## TASK DIRECTIONS
How many lines in the records contain the string "Ziele"? Matching is case-sensitive, and the reply should be the number alone.

Saved entries:
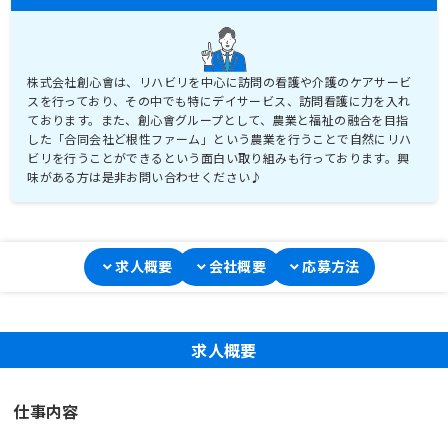
株式会社創心會は、リハビリを中心に訪問の看護や介護のケアサービ
スを行っており、その中でも特にデイサービス、訪問看護に力を入れ
ております。また、創心會グループとして、農業と福祉の融合を目指
した「合同会社ど根性ファーム」という農業を行うことで自然にリハ
ビリを行うことができるという面白い取り組みも行っております。興
味がある方は是非お問い合わせください♪
求人概要
会社概要
応募方法
求人概要
仕事内容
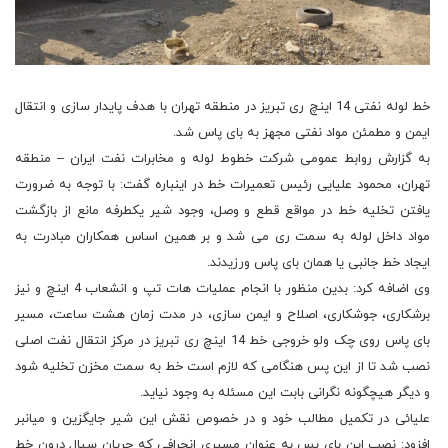
خط لوله نفتی 14 اینچ ری تبریز در منطقه تهران با هدف پایدار سازی و انتقال
ایمن و مطمئن مواد نفتی مجهز به بای پاس شد.
به گزارش روابط عمومی شرکت خطوط لوله و مخابرات نفت ایران – منطقه
تهران، محمود علیایی رئیس تعمیرات خط در اینباره گفت: با توجه به ضرورت
یافتن تخلیه خط در مواقع قطع و وصل، وجود شیر یکطرفه مانع از بازگشت
مواد داخل لوله به سمت ری می شد و بر همین اساس همکاران مبادرت به
ایجاد خط جانبی یا همان بای پاس ورزیدند.
وی اضافه کرد: بدین منظور با انجام عملیات هات تپ و انشعاب 4 اینچ و نیز
برشکاری، جوشکاری، اصلاح و ایمن سازی، در مدت زمان هشت ساعت، مسیر
بای پاس روی چک ولو خروجی خط 14 اینچ ری تبریز در مرکز انتقال نفت اصلی
نصب شد تا از این پس هنگامی که لازم است خط به سمت مخزن تخلیه شود
و دیگر هیچگونه نگرانی بابت این مسئله به وجود نیاید.
علیائی در تکمیل مطالب خود و در خصوص نقش این شیر جایگزین و میانبر
افزود: نصب این بای پس به عنوان مسیری انحرافی که جریان سیال درون خط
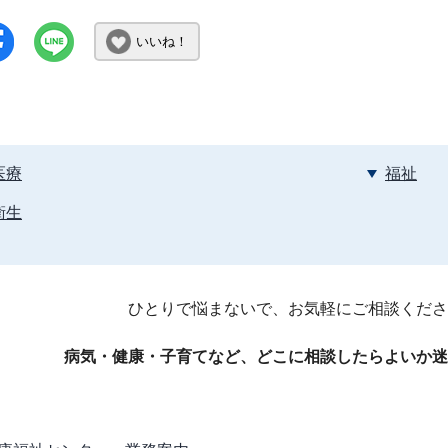
いいね！
医療
福祉
衛生
ひとりで悩まないで、お気軽にご相談くださ
病気・健康・子育てなど、どこに相談したらよいか迷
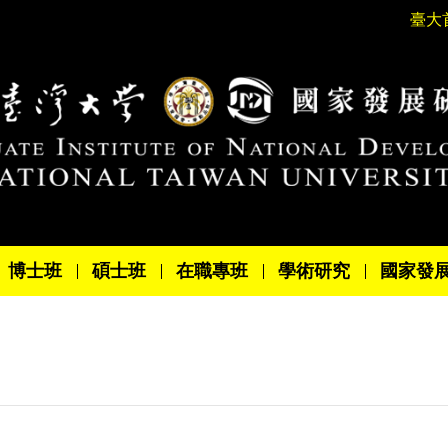
臺大
博士班
碩士班
在職專班
學術研究
國家發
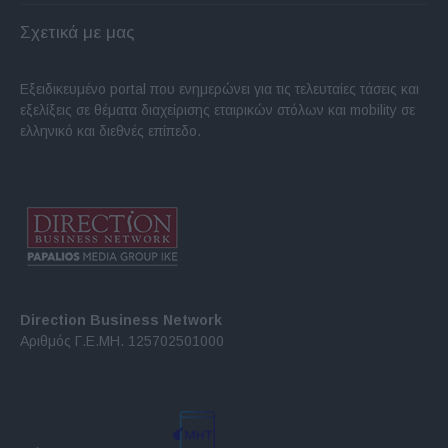
Σχετικά με μας
Εξειδικευμένο portal που ενημερώνει για τις τελευταίες τάσεις και
εξελίξεις σε θέματα διαχείρισης εταιρικών στόλων και mobility σε
ελληνικό και διεθνές επίπεδο.
Direction Business Network
Αριθμός Γ.Ε.ΜΗ. 125702501000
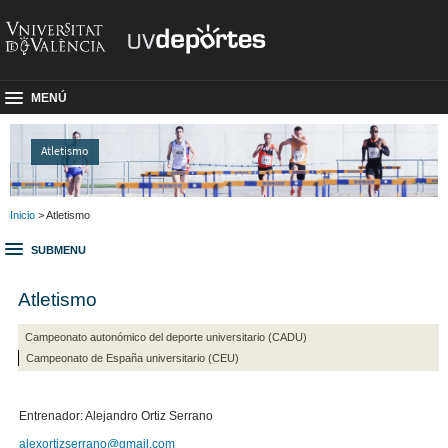
MENÚ
Atletismo
Inicio
> Atletismo
SUBMENU
Atletismo
Campeonato autonómico del deporte universitario (CADU)
Campeonato de España universitario (CEU)
Entrenador: Alejandro Ortiz Serrano
alexortizserrano@gmail.com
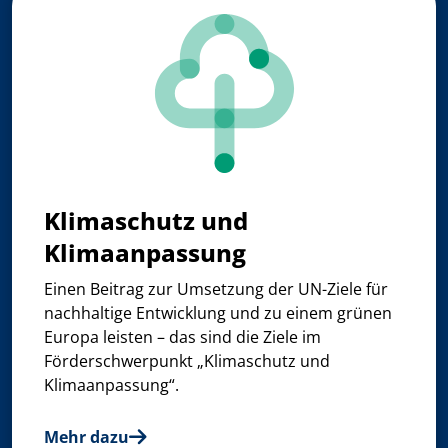
Klimaschutz und
Klimaanpassung
Einen Beitrag zur Umsetzung der UN-Ziele für
nachhaltige Entwicklung und zu einem grünen
Europa leisten – das sind die Ziele im
Förderschwerpunkt „Klimaschutz und
Klimaanpassung“.
Mehr dazu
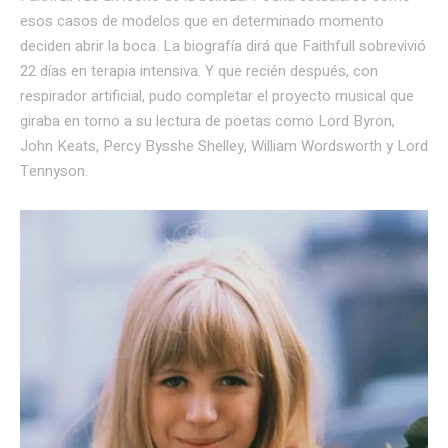
esos casos de modelos que en determinado momento
deciden abrir la boca. La biografía dirá que Faithfull sobrevivió
22 días en terapia intensiva. Y que recién después, con
respirador artificial, pudo completar el proyecto musical que
giraba en torno a su lectura de poetas como Lord Byron,
John Keats, Percy Bysshe Shelley, William Wordsworth y Lord
Tennyson.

## RESPONSE FOR THIS EXERCISE
2